- INSTRUCTIONS TO FOLLOW: Lines with "markets" in the entries below: count them and reply with the number alone.

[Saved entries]
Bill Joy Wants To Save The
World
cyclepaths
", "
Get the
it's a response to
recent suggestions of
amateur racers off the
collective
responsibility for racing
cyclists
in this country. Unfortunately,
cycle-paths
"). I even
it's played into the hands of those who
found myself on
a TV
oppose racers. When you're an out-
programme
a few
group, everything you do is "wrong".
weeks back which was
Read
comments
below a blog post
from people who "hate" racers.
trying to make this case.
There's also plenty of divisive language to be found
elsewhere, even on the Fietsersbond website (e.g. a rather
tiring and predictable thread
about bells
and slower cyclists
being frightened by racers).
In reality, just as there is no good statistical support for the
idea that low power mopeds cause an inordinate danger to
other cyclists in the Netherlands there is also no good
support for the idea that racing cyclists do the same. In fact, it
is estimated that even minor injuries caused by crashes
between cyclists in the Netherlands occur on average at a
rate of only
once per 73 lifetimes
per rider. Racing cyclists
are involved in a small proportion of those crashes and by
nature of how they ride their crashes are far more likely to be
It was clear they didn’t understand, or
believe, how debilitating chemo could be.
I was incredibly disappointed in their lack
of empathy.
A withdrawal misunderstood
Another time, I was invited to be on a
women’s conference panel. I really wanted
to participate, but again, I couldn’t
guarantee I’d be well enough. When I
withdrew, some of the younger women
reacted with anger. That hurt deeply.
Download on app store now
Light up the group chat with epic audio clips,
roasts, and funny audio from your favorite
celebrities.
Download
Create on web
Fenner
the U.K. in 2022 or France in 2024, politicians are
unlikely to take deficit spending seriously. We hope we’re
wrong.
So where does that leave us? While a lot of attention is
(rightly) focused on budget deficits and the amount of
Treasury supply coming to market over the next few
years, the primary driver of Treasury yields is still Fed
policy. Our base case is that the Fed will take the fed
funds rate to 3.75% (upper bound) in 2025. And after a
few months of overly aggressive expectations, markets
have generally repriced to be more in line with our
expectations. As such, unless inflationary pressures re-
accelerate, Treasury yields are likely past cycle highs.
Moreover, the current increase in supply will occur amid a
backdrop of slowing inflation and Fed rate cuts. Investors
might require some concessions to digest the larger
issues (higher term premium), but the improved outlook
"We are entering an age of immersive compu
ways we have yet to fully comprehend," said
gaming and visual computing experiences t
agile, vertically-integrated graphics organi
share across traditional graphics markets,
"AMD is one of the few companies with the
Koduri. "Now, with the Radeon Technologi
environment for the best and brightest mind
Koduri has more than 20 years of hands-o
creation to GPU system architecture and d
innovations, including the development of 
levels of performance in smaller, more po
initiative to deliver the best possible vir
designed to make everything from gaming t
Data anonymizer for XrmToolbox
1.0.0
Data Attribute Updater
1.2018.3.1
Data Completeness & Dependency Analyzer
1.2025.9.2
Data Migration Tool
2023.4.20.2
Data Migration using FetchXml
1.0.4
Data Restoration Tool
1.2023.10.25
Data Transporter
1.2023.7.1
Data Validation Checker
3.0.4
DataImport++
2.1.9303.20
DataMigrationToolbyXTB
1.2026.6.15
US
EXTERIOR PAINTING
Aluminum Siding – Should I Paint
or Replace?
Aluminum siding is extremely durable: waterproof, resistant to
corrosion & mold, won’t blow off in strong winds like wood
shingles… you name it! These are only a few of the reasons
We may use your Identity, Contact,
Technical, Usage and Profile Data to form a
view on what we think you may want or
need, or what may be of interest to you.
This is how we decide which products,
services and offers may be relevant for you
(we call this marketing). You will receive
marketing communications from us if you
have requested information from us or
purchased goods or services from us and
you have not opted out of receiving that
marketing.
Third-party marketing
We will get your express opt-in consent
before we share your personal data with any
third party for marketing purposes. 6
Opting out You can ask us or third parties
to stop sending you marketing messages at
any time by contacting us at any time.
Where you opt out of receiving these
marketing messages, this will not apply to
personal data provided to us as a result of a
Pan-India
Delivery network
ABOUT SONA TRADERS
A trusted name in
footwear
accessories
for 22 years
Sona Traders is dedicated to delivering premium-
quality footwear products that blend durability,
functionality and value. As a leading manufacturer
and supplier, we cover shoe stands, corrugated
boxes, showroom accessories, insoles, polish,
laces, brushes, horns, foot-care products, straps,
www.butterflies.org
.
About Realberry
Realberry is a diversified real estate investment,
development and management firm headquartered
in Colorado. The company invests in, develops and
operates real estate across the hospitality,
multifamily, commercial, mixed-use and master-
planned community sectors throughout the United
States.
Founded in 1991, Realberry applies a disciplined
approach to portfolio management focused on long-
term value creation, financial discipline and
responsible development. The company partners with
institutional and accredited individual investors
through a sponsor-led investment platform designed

- EXPECTED ANSWER: 2